(Beginning of Available data)
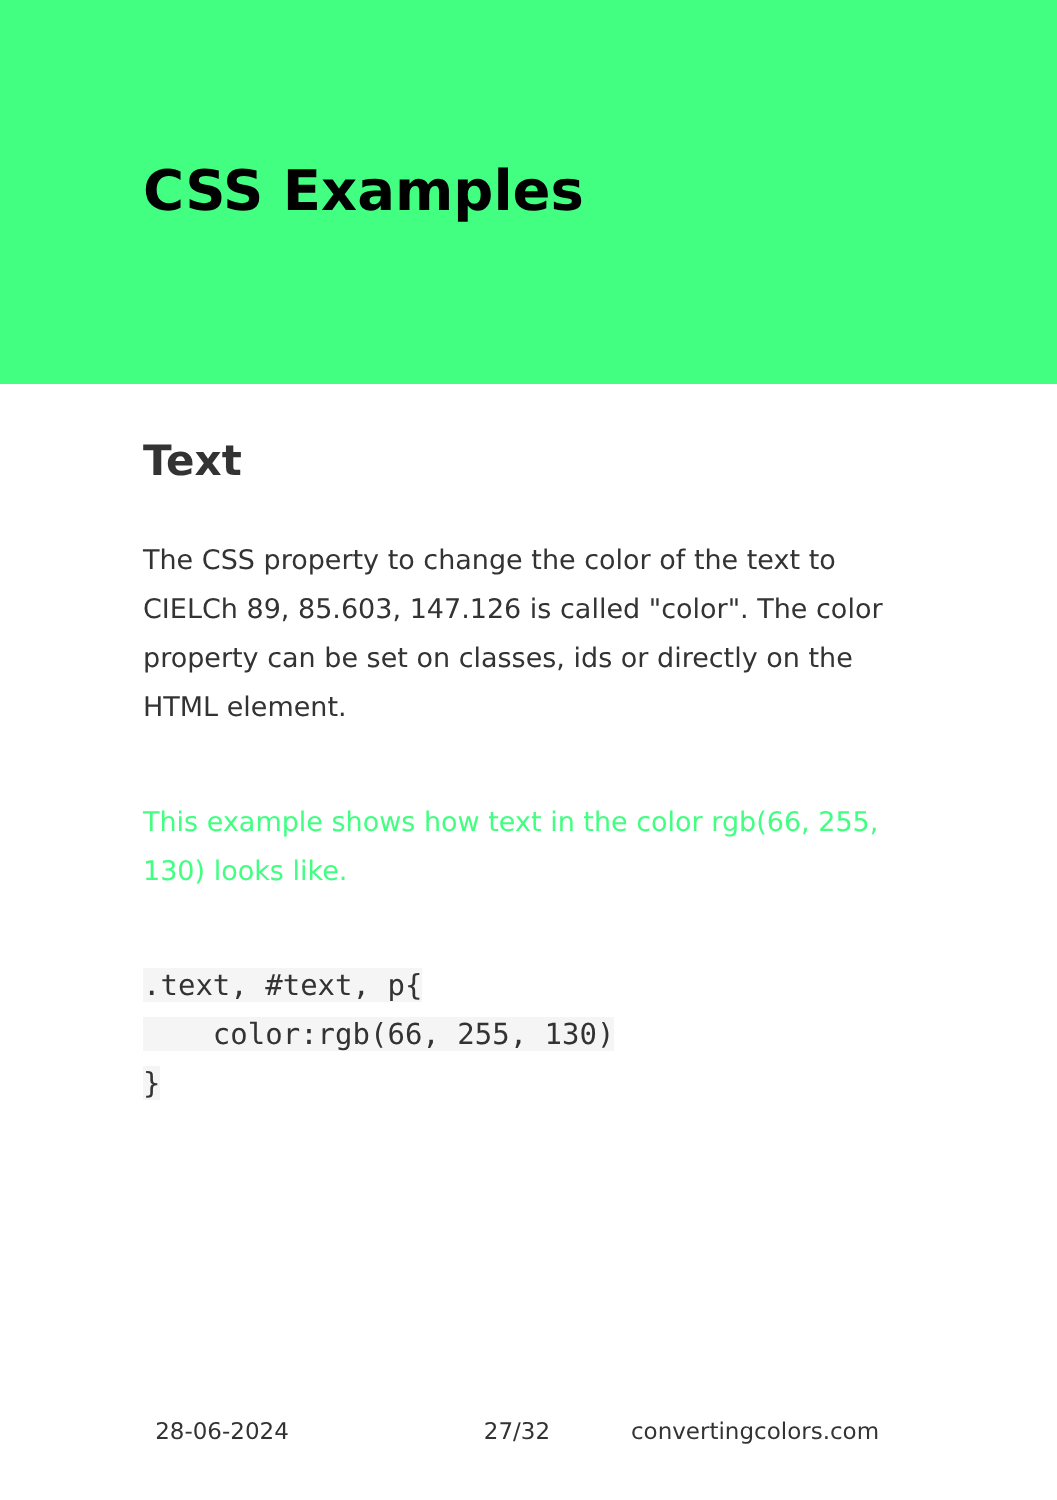CSS Examples
Text
The CSS property to change the color of the text to CIELCh 89, 85.603, 147.126 is called "color". The color property can be set on classes, ids or directly on the HTML element.
This example shows how text in the color rgb(66, 255, 130) looks like.
.text, #text, p{
    color:rgb(66, 255, 130)
}
28-06-2024 27/32 convertingcolors.com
(End of Available data)
• [What you will do]: Each line from the one containing "The CSS property" through the end of the material must be returned exactly; no other line should appear.

• [Exercise answer]:
The CSS property to change the color of the text to CIELCh 89, 85.603, 147.126 is called "color". The color property can be set on classes, ids or directly on the HTML element.
This example shows how text in the color rgb(66, 255, 130) looks like.
.text, #text, p{
    color:rgb(66, 255, 130)
}
28-06-2024 27/32 convertingcolors.com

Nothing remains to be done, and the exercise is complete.